╭──

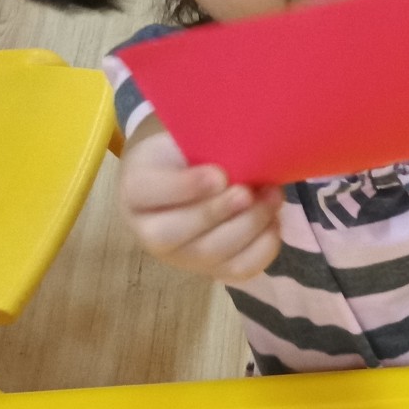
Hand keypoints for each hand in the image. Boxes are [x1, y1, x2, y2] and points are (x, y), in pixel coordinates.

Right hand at [119, 128, 282, 280]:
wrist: (192, 180)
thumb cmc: (187, 153)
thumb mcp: (185, 138)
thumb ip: (202, 144)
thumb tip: (240, 149)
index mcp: (135, 191)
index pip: (147, 192)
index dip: (185, 187)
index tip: (218, 174)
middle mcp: (149, 232)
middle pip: (175, 234)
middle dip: (218, 212)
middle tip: (247, 191)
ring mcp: (181, 256)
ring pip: (212, 254)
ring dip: (249, 226)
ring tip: (271, 196)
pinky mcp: (212, 270)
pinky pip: (240, 270)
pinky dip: (264, 247)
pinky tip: (273, 221)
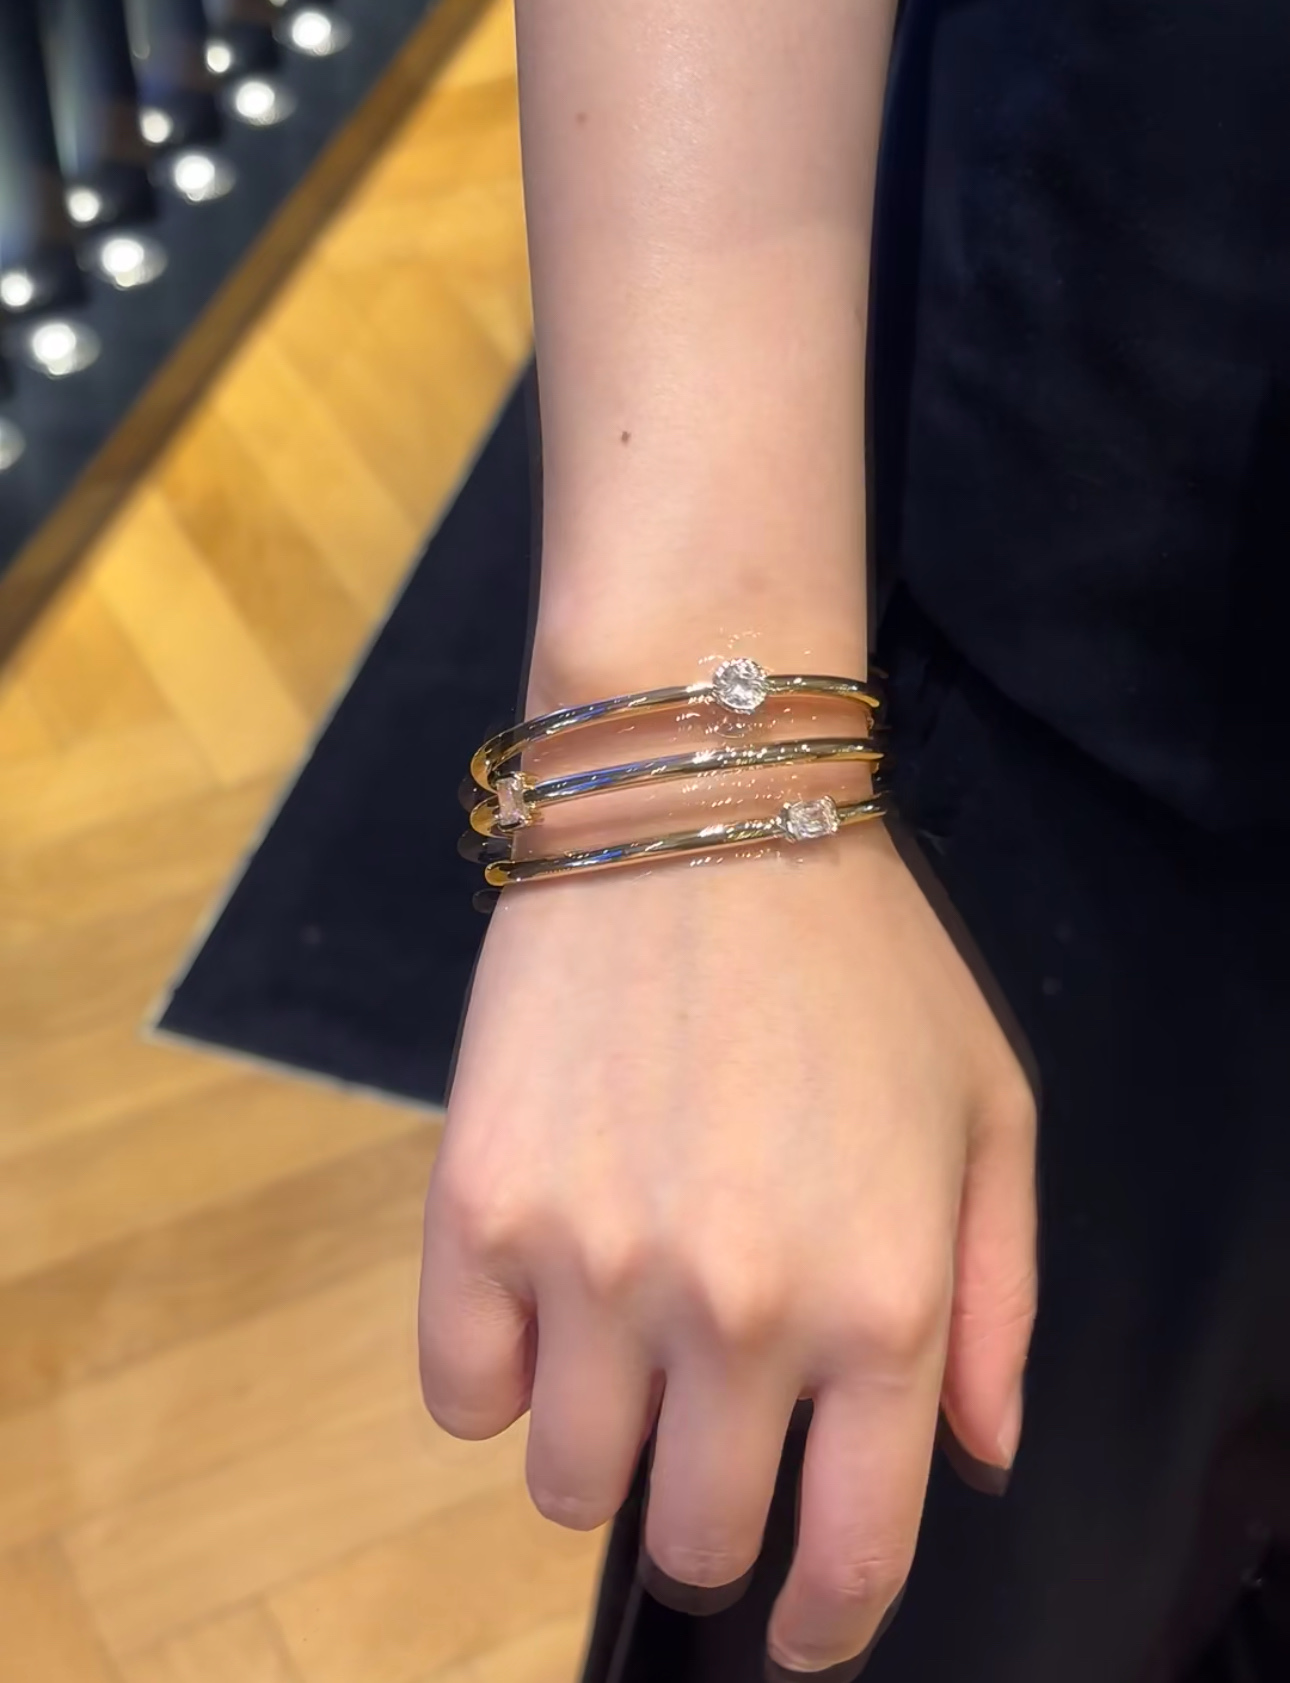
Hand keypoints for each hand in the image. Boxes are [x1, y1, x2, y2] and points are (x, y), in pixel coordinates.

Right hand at [418, 816, 1036, 1674]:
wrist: (698, 803)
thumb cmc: (863, 957)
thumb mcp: (988, 1111)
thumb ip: (1000, 1305)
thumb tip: (975, 1460)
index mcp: (883, 1303)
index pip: (848, 1559)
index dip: (823, 1623)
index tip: (800, 1623)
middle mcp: (739, 1312)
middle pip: (690, 1539)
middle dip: (707, 1521)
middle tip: (707, 1440)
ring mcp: (592, 1266)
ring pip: (564, 1485)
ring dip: (601, 1442)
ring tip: (624, 1339)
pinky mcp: (477, 1211)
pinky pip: (458, 1396)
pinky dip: (500, 1375)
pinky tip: (543, 1293)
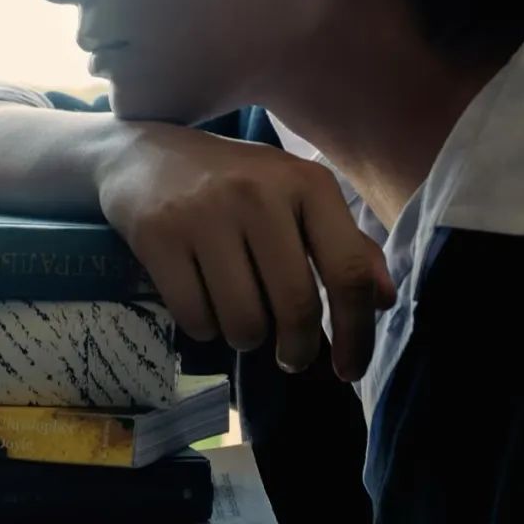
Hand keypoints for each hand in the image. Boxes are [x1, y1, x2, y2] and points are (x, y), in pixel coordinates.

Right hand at [95, 121, 394, 380]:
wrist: (141, 155)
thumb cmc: (233, 182)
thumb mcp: (294, 196)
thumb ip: (345, 245)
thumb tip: (383, 300)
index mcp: (305, 183)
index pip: (347, 272)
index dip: (356, 332)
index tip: (350, 368)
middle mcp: (257, 193)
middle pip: (295, 306)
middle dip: (298, 350)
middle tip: (292, 357)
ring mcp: (204, 214)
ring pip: (244, 321)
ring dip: (246, 337)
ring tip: (240, 316)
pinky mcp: (158, 237)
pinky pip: (196, 318)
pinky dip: (205, 327)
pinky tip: (203, 302)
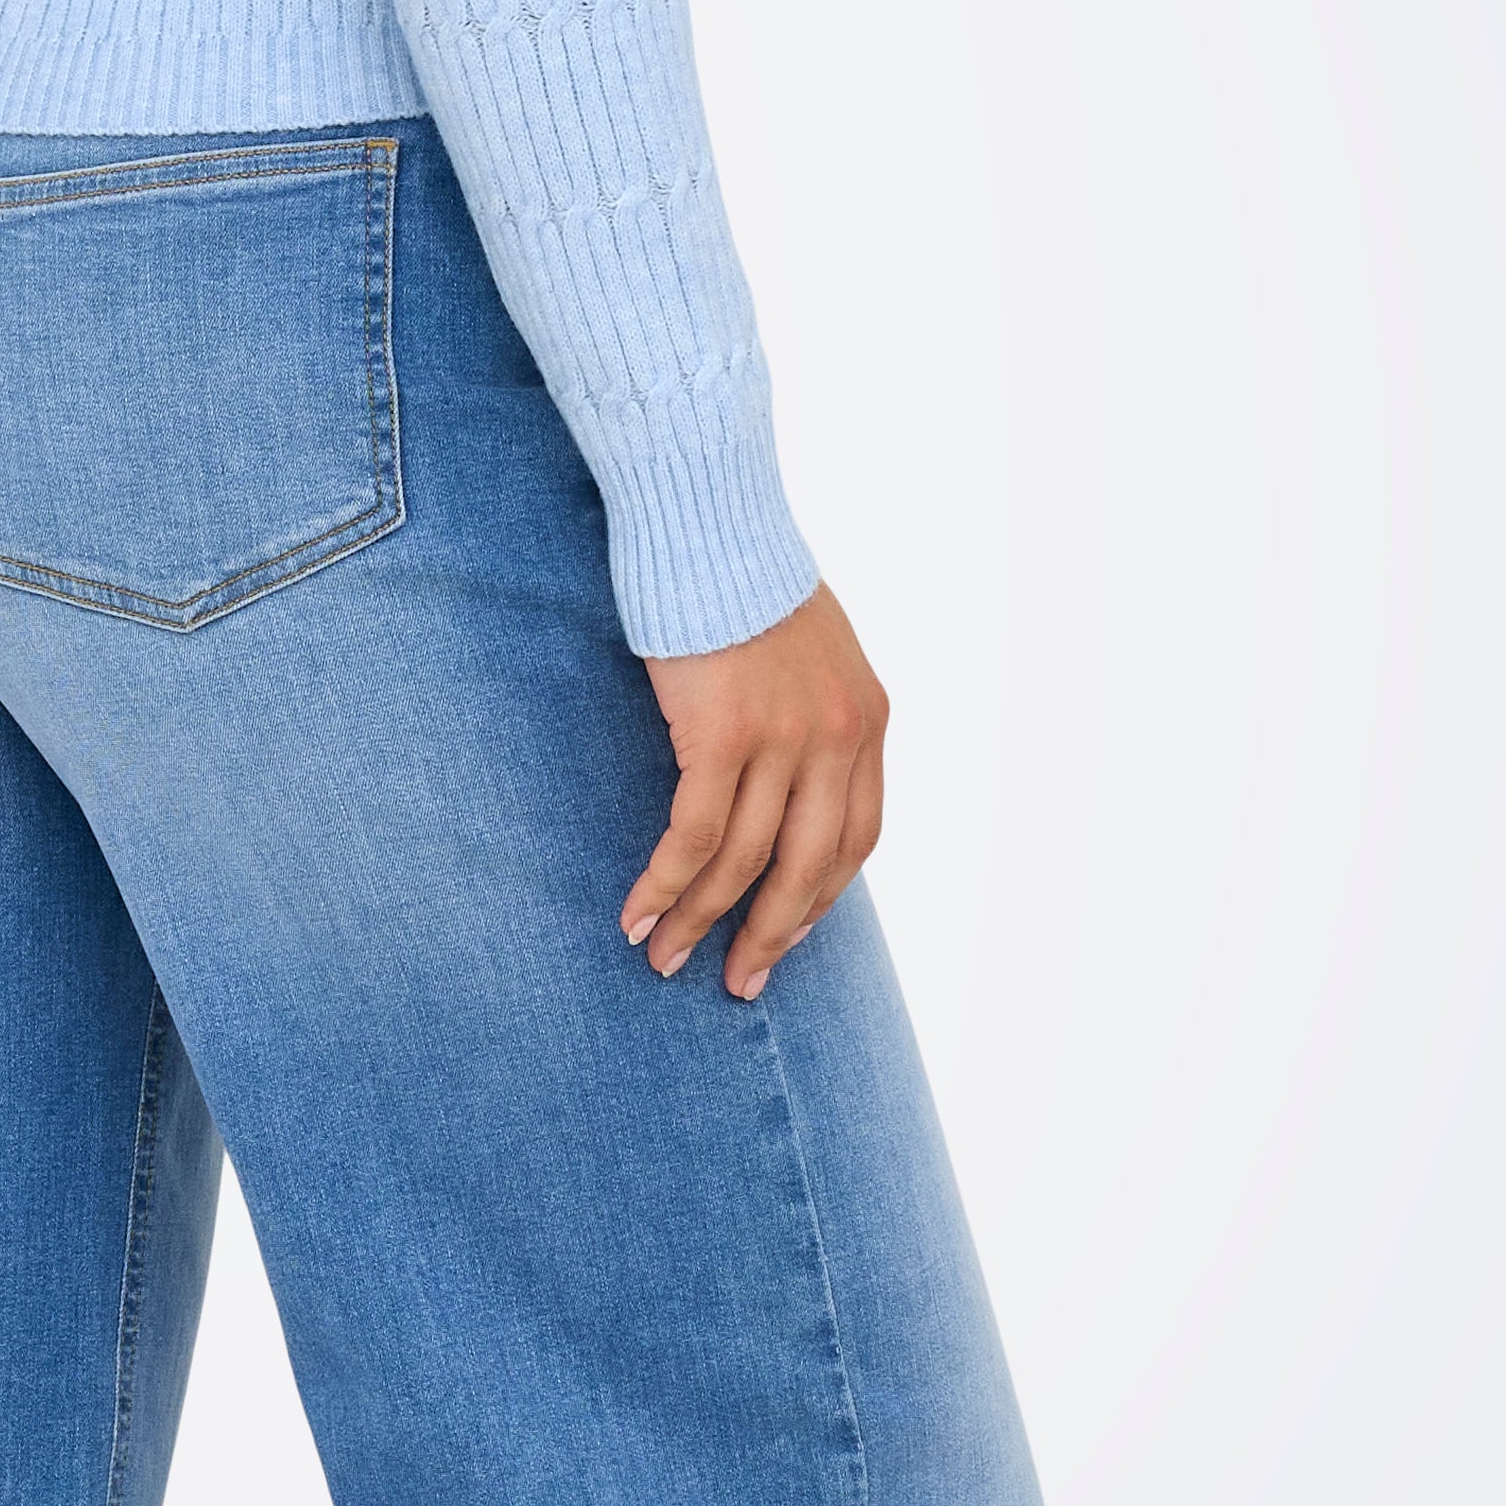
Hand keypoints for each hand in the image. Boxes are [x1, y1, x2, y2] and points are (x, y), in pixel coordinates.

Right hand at [623, 582, 886, 1001]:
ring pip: (746, 862)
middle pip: (812, 868)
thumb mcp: (808, 650)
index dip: (820, 897)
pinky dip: (665, 885)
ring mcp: (784, 739)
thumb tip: (780, 774)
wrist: (708, 522)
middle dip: (771, 935)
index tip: (786, 934)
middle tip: (739, 983)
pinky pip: (696, 837)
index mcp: (867, 720)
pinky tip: (638, 915)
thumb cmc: (740, 578)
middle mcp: (839, 738)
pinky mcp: (723, 737)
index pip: (857, 837)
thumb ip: (809, 713)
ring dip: (702, 921)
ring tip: (665, 959)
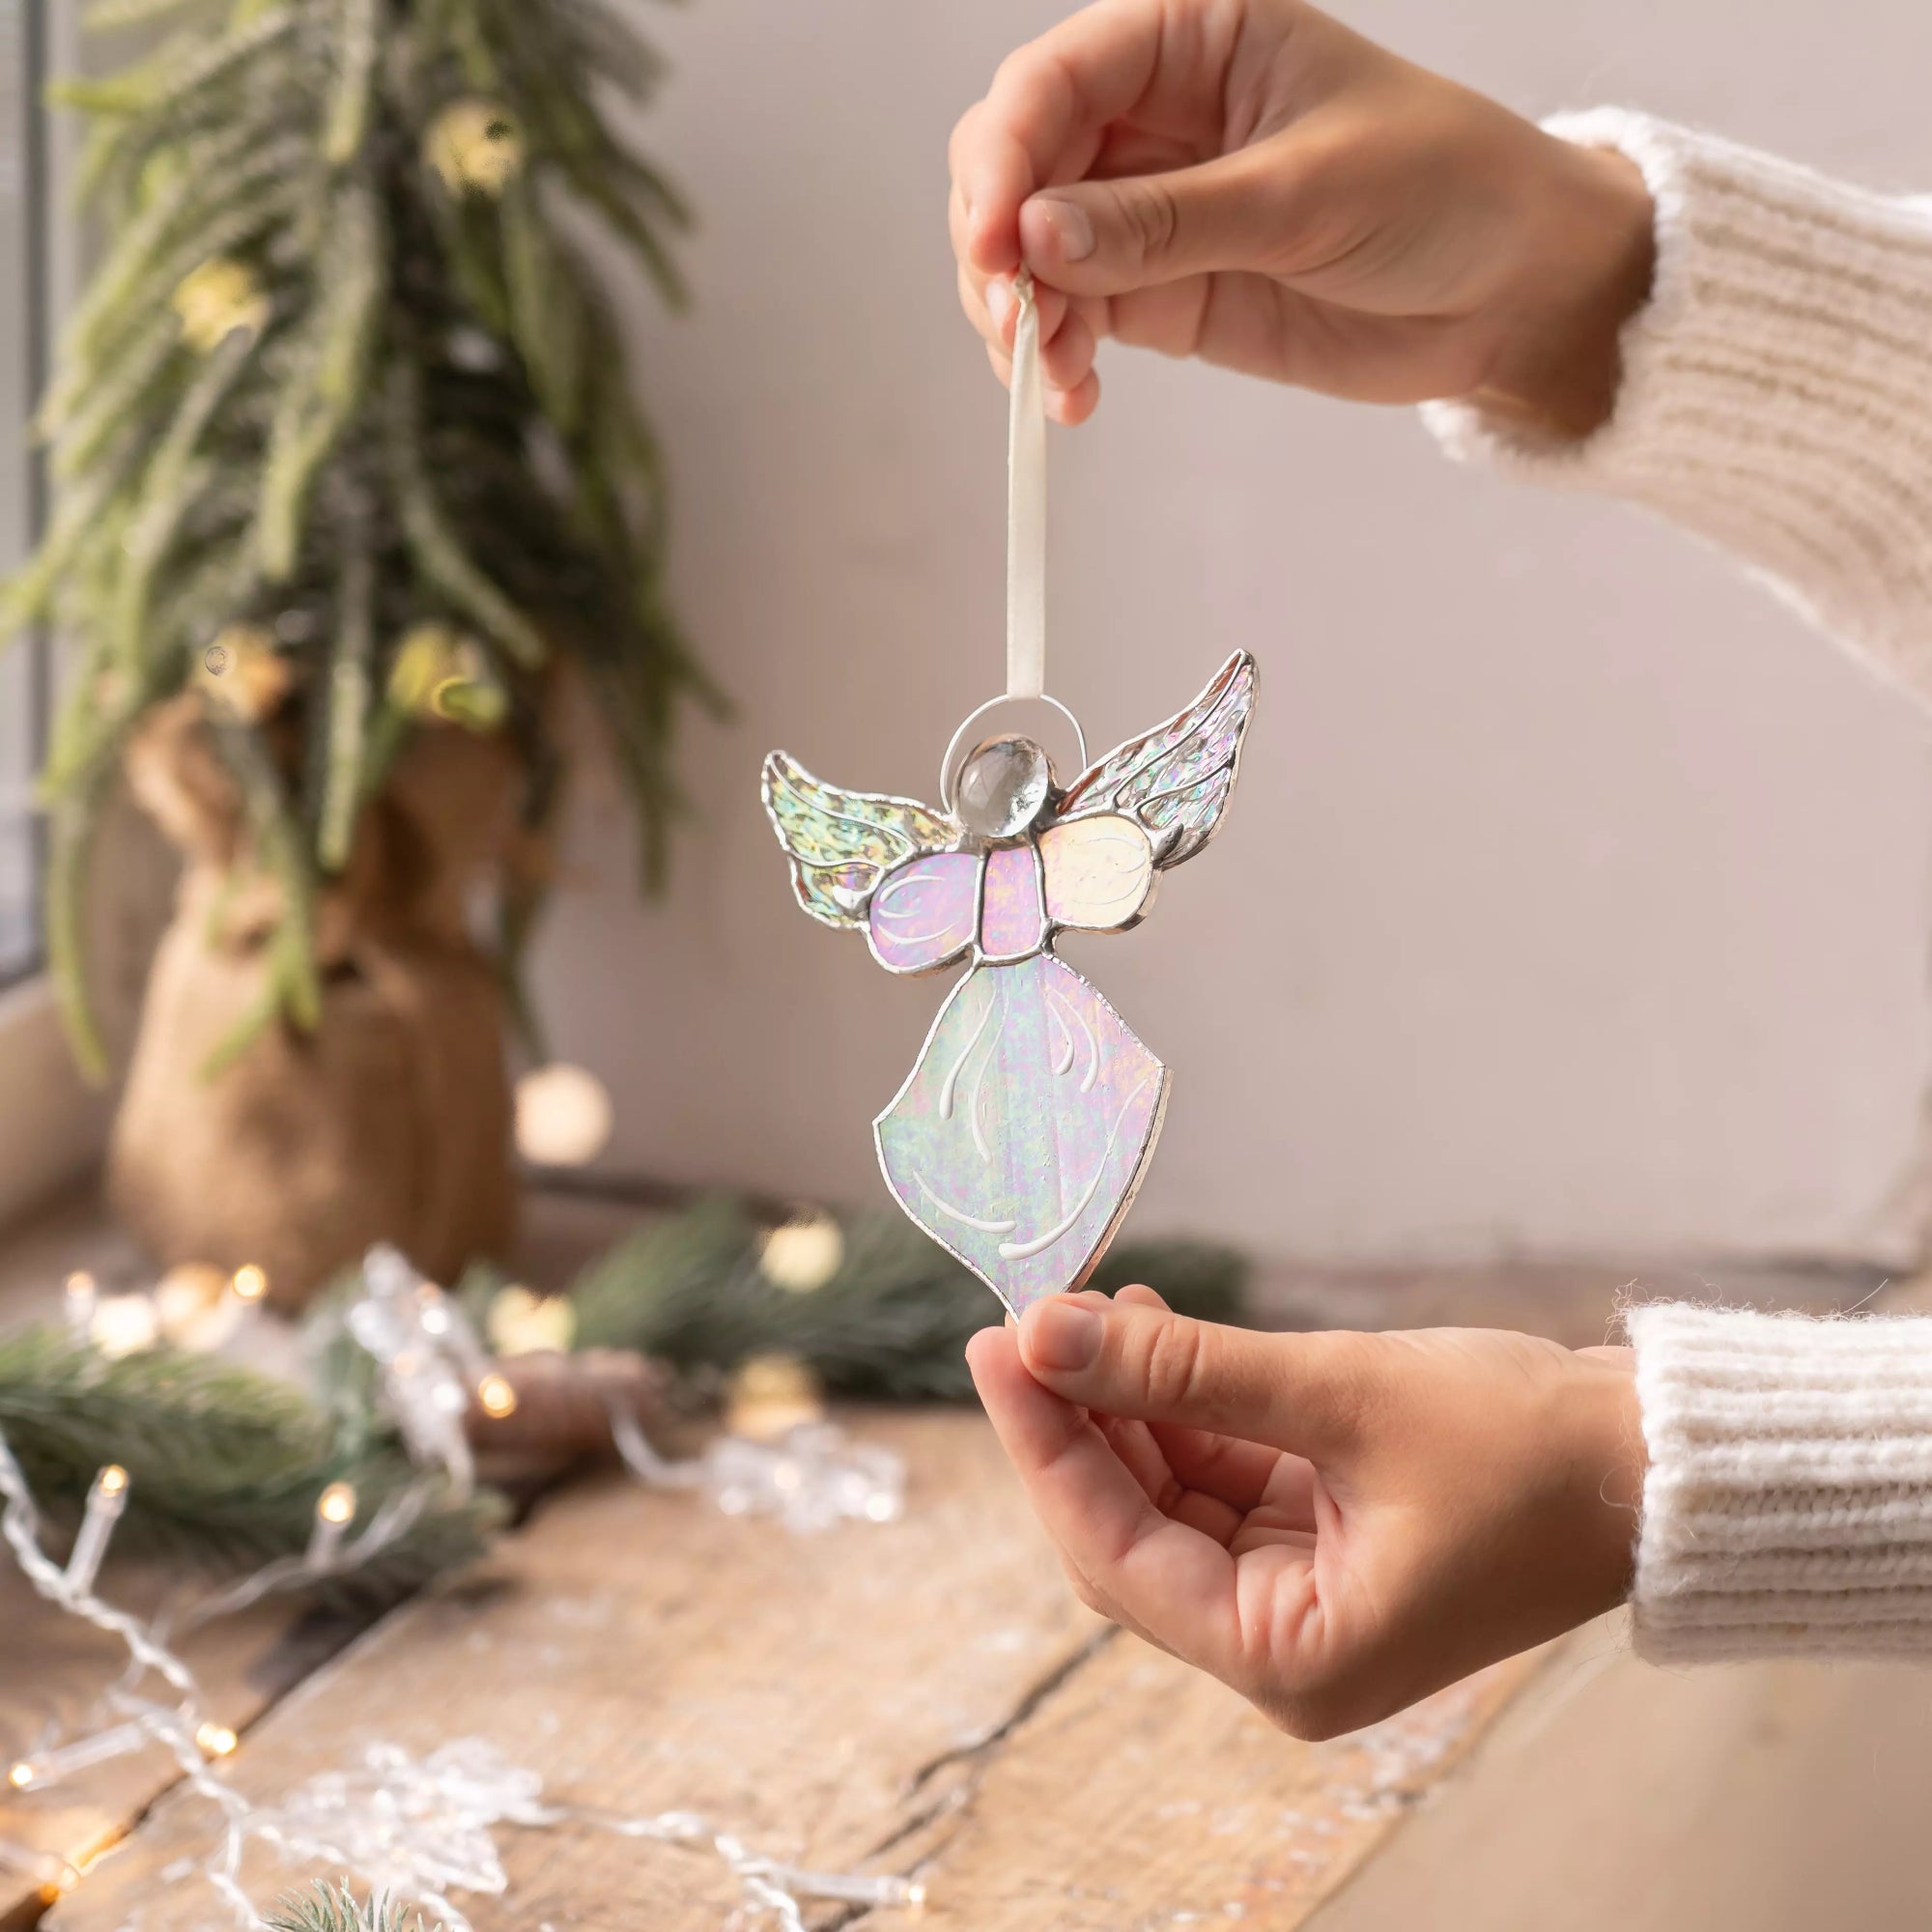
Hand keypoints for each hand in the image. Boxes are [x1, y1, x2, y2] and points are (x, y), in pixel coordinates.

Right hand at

╰──

▸ What you have to do
Set down, exactly as written above, each line from the one with "pinky mcp: (158, 237)" through the one with "thumb tip: (780, 774)", and skip the pictures.

▸ Worked solution
pinky mcp: (158, 237)
pinky pip: (196, 318)
pinky dip: (205, 327)
pinky tip: (203, 302)
Hand keypoints for each hand in the image. Boxes are [x1, y1, x2, y2] and points are (x, y), in pixel coordinates.

Right hand at [623, 582, 886, 1001]:
ring pip: (746, 862)
middle pip: (812, 868)
thumb mcp: (808, 650)
index dip: (820, 897)
pinky dip: (665, 885)
ring mcp: (784, 739)
thumb tip: (780, 774)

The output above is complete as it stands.